_INSTRUCTION_:
Starting at the first line of the items and stopping after the line that contains "Shot on location, each", rewrite those lines with "Graphics" replaced by "Illustrations" and nothing else changed.

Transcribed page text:
*** Begin section ***
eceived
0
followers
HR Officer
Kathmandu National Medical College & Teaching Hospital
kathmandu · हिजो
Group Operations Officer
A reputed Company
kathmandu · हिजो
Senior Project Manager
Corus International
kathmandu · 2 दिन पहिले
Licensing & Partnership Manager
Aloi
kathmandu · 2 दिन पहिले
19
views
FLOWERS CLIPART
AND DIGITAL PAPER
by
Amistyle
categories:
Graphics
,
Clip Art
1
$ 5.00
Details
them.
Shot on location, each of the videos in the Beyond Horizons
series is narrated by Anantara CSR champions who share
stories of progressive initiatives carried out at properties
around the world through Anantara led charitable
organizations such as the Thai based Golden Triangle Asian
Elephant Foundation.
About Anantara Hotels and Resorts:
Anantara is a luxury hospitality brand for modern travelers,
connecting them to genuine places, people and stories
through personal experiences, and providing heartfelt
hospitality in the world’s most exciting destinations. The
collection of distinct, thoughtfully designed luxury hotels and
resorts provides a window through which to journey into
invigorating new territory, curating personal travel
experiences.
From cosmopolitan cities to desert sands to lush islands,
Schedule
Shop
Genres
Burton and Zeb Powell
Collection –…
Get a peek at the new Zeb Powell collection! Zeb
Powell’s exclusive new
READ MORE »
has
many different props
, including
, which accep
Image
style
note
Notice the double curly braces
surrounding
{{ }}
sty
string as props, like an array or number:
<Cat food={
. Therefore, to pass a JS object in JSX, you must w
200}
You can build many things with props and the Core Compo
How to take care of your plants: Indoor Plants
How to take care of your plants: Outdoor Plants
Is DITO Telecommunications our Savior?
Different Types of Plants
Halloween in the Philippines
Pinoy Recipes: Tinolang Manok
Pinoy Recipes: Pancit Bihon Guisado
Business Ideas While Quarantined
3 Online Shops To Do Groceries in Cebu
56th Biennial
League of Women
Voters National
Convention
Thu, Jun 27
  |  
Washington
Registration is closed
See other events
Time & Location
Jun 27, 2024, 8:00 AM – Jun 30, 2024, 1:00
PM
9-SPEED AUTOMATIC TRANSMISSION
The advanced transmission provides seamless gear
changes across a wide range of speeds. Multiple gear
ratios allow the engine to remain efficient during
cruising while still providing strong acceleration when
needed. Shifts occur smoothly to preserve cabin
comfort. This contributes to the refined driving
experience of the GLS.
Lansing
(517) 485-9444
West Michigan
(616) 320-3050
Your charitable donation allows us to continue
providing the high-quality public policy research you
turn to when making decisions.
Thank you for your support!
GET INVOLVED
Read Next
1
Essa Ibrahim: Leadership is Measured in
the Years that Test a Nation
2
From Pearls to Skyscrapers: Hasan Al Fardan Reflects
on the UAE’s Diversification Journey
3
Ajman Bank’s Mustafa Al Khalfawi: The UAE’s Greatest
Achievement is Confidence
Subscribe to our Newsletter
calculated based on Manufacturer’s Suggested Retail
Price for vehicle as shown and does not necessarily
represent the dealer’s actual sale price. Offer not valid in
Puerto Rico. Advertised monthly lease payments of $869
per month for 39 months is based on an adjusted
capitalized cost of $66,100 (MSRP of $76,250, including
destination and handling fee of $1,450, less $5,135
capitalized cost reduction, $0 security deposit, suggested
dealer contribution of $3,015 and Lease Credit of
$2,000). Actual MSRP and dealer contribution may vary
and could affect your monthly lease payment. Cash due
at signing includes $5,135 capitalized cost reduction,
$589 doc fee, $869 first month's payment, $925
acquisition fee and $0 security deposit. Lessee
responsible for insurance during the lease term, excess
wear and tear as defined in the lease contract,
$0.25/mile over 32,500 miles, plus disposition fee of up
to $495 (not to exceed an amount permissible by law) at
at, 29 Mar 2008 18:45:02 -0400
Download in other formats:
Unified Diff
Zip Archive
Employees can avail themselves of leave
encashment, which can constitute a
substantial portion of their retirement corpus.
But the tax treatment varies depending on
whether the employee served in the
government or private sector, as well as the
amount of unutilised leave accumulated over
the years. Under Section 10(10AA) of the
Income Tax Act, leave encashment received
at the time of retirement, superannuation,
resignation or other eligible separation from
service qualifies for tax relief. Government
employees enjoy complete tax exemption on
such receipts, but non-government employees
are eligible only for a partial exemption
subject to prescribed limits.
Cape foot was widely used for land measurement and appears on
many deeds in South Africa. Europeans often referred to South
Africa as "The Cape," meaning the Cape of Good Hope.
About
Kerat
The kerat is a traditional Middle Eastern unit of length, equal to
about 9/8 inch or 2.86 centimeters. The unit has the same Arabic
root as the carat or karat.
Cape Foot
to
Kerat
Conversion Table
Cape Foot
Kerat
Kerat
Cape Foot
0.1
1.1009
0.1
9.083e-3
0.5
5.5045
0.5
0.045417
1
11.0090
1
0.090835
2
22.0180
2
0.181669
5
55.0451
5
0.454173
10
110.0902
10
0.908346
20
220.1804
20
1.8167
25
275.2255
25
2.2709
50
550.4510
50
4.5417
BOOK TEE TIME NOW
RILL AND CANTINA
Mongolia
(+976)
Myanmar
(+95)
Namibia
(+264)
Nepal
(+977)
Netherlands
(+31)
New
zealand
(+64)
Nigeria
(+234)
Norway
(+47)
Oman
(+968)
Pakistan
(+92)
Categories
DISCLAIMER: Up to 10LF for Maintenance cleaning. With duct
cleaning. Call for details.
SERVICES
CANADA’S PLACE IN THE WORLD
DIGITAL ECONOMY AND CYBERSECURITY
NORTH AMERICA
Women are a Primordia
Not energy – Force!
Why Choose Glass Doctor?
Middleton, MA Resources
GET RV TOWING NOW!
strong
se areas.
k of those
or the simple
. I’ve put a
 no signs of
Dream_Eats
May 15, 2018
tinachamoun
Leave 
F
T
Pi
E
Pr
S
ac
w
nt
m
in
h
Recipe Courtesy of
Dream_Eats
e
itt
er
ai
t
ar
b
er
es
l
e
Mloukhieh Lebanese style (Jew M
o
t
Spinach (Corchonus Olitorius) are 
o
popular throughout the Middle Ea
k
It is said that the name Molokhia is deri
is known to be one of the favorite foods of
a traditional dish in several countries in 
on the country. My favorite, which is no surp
*** End section ***
_SOLUTION FOR THIS TASK_:
eceived
0
followers
HR Officer
Kathmandu National Medical College & Teaching Hospital
kathmandu · हिजो
Group Operations Officer
A reputed Company
kathmandu · हिजो
Senior Project Manager
Corus International
kathmandu · 2 दिन पहिले
Licensing & Partnership Manager
Aloi
kathmandu · 2 दिन पहिले
19
views
FLOWERS CLIPART
AND DIGITAL PAPER
by
Amistyle
categories:
Illustrations
,
Clip Art
1
$ 5.00
Details
them.
Shot on location, each of the videos in the Beyond Horizons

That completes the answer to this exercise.